Nothing to do with old age. Nothing to do with needing help. The very idea. I wafted him away with an effortfully casual smile and got moving, life’s internal commentator rabbitting the truth inside my head. He thought you were a little old lady. Because you are a little old lady. He was being kind. His mother would be proud of him. His nation, even, could be proud of him. The EU, possibly, could be proud of him. Grand lad, altogether.

Because I have a good aggressive internal commentator, it speedily began to answer back. Hell with him, his mother, and his nation. 

Insulting ageist little sod, and me prepared to give him bad guidance around the city. How dare he. He may have meant well, but that’s no excuse.

 Sweet Jesus, he thought I was a little old lady needing the assistance of his elbow to cross the street. I’ll never get over it. When l’esprit de lescalier kicked in, I swear I considered running after him and telling him my gait is dictated by a car crash thirty years ago, not age. Never age.

I much preferred the version of kindness-to-strangers encountered last year in New York. After a long day filled with meetings, I was headed for my hotel when halted by one of those walk/don't walk pedestrian lights. Along with at least twenty others, none of us looking at each other. Without warning, my legs failed, the way you hear reports of airplane engines failing. They seemed to fail at the knees, dumping me on my ass in a puddle. Before I could come to terms with this, a guy on my left and a guy on my right each hooked an arm under mine and pulled me back up. Not a word was spoken, other than by the traffic sign, which changed to a green instruction to walk, and off the whole lot of us went, the Manhattanites either not noticing or not caring about the incident. Neither guy looked at me, spoke to me, or wasted any more time on me. Job done. Job done, the way it should be done. Well-meaning Portuguese, take notice.

There’s no consolation for the damage done by kindness. Some kindness.

And don’t tell me age is just a number. Just don’t. Age is an ambush, a constant assault on hearing, eyesight, and balance, an accumulation of bureaucracy as you’re forced to prove you can still walk upright. 

The cliché about it being just a number is so immediately, provably false, its users need to check their own facts and intelligence.

 Nobody has ever said “youth is just a number” or “middle age is just a number.” Nobody tells a child toddling into Junior Infants that their age is just a number. That child knows right well that the reason she’s in Junior Infants while her brother is in Senior Infants is their relative age. Age matters.
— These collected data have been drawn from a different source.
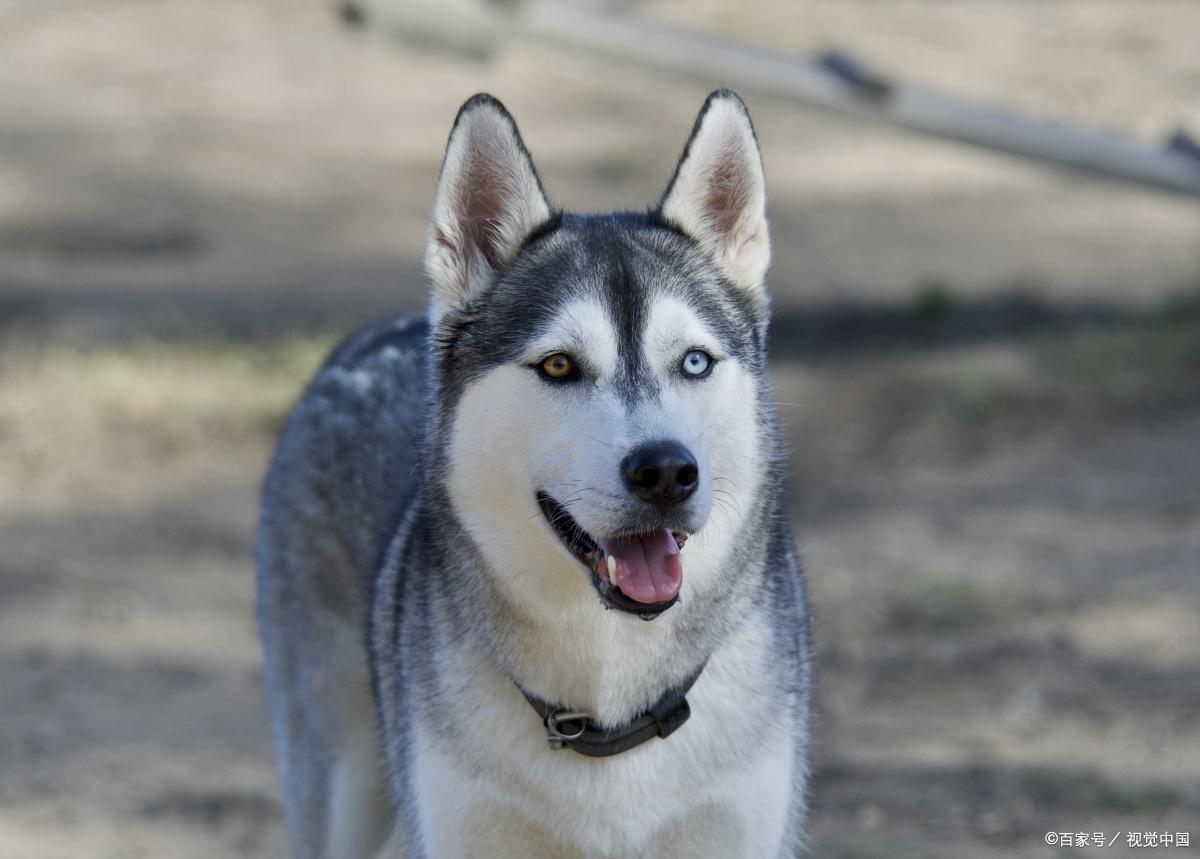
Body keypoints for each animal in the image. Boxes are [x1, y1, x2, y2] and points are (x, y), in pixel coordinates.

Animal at [258, 90, 811, 854]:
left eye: (695, 361)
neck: (607, 709)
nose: (666, 471)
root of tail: (363, 340)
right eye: (558, 365)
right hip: (340, 785)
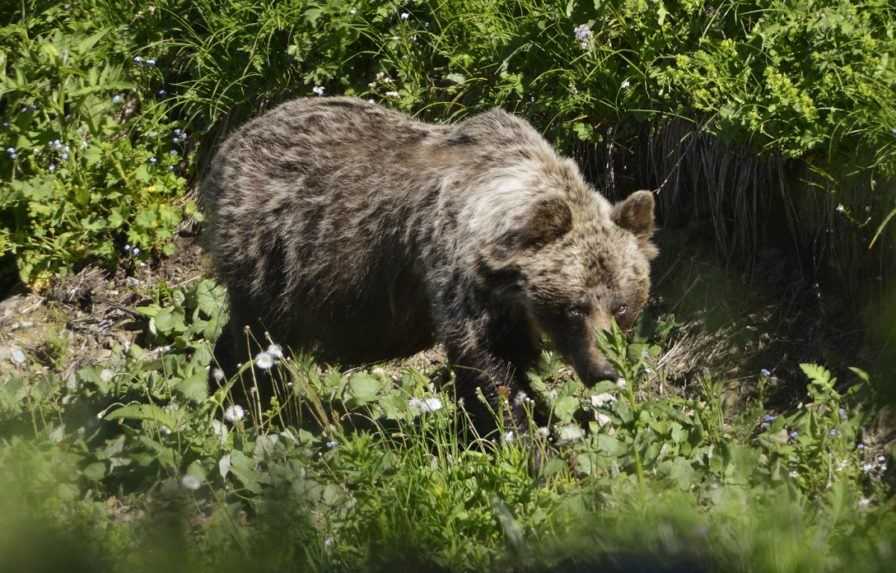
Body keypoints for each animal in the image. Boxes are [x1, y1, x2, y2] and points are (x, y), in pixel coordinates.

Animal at [200, 96, 656, 432]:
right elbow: (489, 368)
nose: (606, 369)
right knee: (255, 340)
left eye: (621, 304)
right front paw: (525, 438)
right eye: (574, 307)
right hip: (274, 255)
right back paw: (244, 403)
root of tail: (229, 144)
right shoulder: (458, 275)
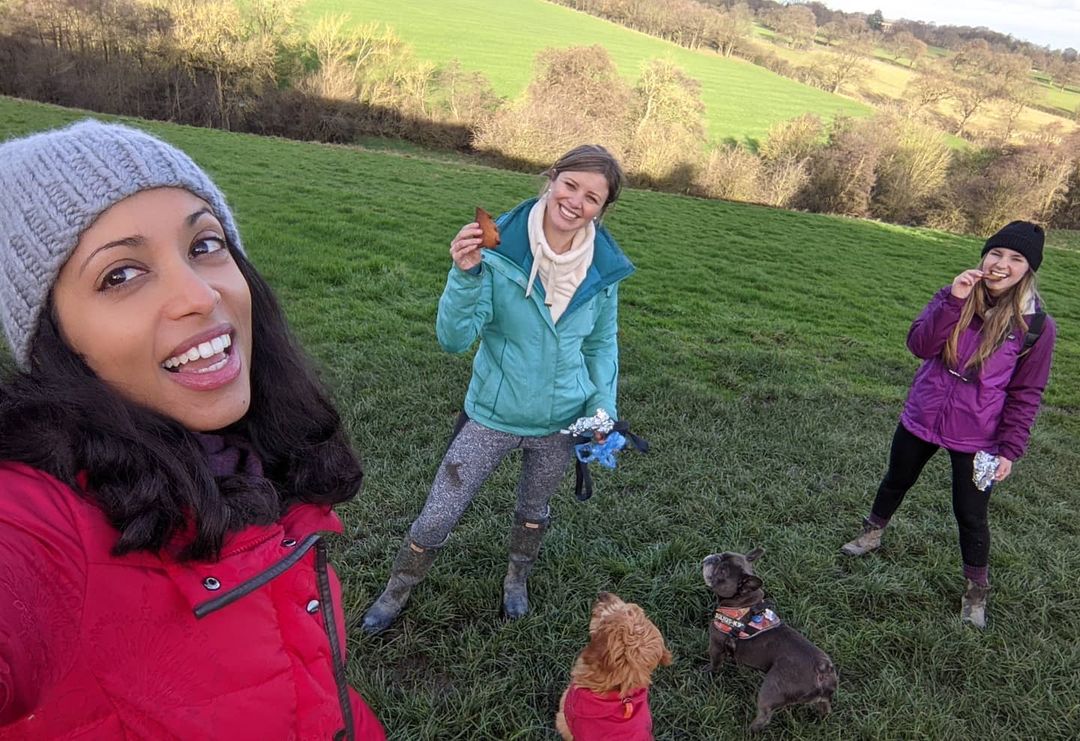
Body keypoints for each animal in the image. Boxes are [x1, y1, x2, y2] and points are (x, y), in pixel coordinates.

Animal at [699, 548, 833, 734]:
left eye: (722, 571)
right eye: (722, 554)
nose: (714, 557)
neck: (742, 603)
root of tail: (823, 669)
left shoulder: (716, 645)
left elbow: (715, 663)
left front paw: (708, 671)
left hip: (770, 690)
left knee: (764, 716)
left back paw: (748, 730)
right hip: (821, 699)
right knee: (825, 707)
Ever since the days of the Mods, the Rockers, and the Teddy Boys, we have herded young people into cohorts, all the better to stereotype and humiliate them. Today, one of those cohorts is the Millennial. They’re dubbed “snowflakes”, having taken on an image that is the polar opposite of that of groups like Teddy Boys, which relied for part of their identity on being vaguely threatening. They shared haircuts, wardrobes, and attitudes. Millennials share haircuts, wardrobes, and attitudes, too.

But for young people, those are recurring choices. For older people, none of it is a choice. The commonality of the old is created by surgical procedures specific to their age: mainly hip replacements and cataract removals. Almost every other procedure, including knee surgery, carpal tunnel rescue, and LASIK, exists without automatically herding those who undergo it into an age cohort. The fact is, however, that once you have to get the hip done or cataracts removed, in at least one area of your life, you stop being an individual and belong to a tribe with whom you have damn all else in common. Before the surgeon even gets to you with their marker to make sure they don’t attack the wrong hip, you’re age-tattooed by the very procedure, marked like those sloppily paint-slurped sheep on the side of a Kerry mountain.

Hip replacements and cataract removals are among the most frequently performed surgeries and up top-of-the-class-kiss-teacher in terms of their success rates. They take years off your life.

The thing is, they simultaneously rejuvenate you while stamping you with your age — a double whammy.